The Court tersely concluded that:
Applying federal common law to override the Plan’s controlling language, which expressly provides for reimbursement regardless of whether O’Hara was made whole by his third-party recovery, would frustrate, rather than effectuate, ERISA’s “repeatedly emphasized purpose to protect contractually defined benefits.”
Note: As is becoming increasingly clear, whatever “appropriate” means in this context, it does not mean an implicit make whole requirement. So what does it mean? It may be worth considering whether a misrepresentation might make relief inappropriate. In any event, an example of inappropriate relief has not found its way into an important opinion yet.
Make Whole – The doctrine:
“Under the make-whole doctrine, an insured who has settled with a third-party tortfeasor is liable to the insurer-subrogee only for the excess received over the total amount of his loss.” Cagle v. Bruner, 112 F.3d 1510, 1520 (11th Cir. 1997) (per curiam).

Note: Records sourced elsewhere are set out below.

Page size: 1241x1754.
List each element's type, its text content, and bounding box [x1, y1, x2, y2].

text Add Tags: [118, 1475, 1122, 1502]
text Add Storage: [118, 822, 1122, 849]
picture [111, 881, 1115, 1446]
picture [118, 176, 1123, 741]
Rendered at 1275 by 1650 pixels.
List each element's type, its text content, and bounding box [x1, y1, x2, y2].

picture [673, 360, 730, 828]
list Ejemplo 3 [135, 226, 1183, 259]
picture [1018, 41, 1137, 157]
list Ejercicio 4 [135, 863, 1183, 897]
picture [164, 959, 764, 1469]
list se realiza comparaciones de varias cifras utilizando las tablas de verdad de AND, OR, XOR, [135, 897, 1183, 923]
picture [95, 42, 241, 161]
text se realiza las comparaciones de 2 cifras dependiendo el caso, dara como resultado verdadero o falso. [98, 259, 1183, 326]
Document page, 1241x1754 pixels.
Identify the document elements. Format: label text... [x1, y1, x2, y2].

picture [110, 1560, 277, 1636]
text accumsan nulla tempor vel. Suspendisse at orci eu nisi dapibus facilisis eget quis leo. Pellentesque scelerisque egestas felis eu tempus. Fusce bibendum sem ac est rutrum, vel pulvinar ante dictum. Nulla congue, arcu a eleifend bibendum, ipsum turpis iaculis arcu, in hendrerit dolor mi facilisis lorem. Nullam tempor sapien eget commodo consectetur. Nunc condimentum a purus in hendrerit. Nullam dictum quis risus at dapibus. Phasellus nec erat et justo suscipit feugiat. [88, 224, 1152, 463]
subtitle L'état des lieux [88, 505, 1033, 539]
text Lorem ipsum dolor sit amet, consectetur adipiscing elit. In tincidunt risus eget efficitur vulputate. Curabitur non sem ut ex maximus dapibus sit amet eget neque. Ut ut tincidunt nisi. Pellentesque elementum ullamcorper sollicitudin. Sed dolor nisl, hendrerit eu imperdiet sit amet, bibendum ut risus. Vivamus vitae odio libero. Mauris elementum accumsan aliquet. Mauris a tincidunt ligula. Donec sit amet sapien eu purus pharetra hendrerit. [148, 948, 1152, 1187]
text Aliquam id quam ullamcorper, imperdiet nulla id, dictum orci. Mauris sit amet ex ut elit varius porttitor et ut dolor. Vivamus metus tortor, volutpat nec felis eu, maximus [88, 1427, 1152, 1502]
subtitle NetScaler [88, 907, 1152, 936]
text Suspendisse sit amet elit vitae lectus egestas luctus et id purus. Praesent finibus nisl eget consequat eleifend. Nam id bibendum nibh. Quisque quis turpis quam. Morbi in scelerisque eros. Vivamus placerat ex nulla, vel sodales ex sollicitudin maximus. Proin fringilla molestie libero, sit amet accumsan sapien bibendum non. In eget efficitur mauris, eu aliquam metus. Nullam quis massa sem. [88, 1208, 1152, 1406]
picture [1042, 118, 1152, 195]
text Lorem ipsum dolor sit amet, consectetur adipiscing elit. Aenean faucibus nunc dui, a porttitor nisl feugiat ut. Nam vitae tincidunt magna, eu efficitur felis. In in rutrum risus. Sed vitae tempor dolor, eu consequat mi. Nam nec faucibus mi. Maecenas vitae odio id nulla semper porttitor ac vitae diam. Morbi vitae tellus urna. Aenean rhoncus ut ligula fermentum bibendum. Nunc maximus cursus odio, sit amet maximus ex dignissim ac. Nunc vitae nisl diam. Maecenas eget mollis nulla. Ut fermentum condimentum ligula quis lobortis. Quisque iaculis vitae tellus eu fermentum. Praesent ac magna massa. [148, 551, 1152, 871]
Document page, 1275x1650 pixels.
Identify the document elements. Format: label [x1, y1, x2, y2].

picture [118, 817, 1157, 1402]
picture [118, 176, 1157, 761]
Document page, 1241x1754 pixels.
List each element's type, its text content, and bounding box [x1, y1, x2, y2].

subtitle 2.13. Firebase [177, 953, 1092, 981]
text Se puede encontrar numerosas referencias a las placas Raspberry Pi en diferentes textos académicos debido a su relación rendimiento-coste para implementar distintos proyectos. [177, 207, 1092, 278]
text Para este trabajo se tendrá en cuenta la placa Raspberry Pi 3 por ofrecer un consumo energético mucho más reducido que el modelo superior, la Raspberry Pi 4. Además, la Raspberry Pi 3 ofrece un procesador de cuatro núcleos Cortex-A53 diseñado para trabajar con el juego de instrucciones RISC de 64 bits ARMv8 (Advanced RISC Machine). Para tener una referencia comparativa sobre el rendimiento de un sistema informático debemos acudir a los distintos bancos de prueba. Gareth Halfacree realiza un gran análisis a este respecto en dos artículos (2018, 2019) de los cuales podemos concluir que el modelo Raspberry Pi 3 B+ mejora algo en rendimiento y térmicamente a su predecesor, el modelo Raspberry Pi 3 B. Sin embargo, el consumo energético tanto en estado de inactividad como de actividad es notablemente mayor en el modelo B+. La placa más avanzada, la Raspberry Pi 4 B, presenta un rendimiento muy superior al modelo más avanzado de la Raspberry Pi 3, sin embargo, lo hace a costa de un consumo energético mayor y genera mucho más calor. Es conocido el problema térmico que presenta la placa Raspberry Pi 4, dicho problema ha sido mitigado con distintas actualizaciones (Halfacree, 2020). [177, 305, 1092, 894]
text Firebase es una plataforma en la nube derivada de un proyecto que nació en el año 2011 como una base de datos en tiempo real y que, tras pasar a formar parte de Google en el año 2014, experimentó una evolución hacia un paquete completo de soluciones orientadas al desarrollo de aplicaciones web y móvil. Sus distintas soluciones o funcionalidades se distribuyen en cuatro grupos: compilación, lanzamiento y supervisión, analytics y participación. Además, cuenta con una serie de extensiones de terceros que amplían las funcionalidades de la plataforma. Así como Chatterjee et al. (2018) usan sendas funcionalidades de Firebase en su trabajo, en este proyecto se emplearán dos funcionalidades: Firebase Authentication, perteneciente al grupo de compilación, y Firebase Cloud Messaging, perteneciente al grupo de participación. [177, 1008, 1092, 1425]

Cited Authorities – The Court’s cited a number of cases upholding reimbursement rights including its own opinion in Popowski v. Parrott, 461 F.3d 1367, 1373 (11th Cir. 2006) was well as United McGill Corp. v. Stinnett, 154 F.3d 168, 172 (4th Cir. 1998), Admin. Comm. of Wal-Mart Stores, Inc. Assocs.’ Health and Welfare Plan v. Varco, 338 F.3d 680, 691-92 (7th Cir. 2003) and Admin. Comm. of Wal-Mart Stores, Inc. Assocs.’ Health and Welfare Plan v. Shank, 500 F.3d 834, 838-39 (8th Cir. 2007).
Most interesting was the footnote cite to the blockbuster opinion in Longaberger Co. v. Kolt, 586 F.3d 459, 472 (6th Cir. 2009).
For further reading – Susan Harthill, “A Square Peg in a Round Hole? Whether Make Whole Relief Is Available Under Erisa Section 502(A)(3)”, Florida Coastal School of Law, SSRN Working Paper Series (2008, Last Revised: October 5, 2009); Thomas Allen Comment: ERISA Subrogation and Reimbursement Claims: A Vote to Reject Federal Common Law Adoption of a Default “Make Whole” Rule, Spring, 2009, 41 Ariz. St. L.J. 223 J.; Kristin L. Huffaker, Note: Where the Windfall Falls Short: “Appropriate Equitable Relief” after Sereboff v. Mid Atlantic Medical Services, Inc., Spring, 2008, 61 Okla. L. Rev. 233.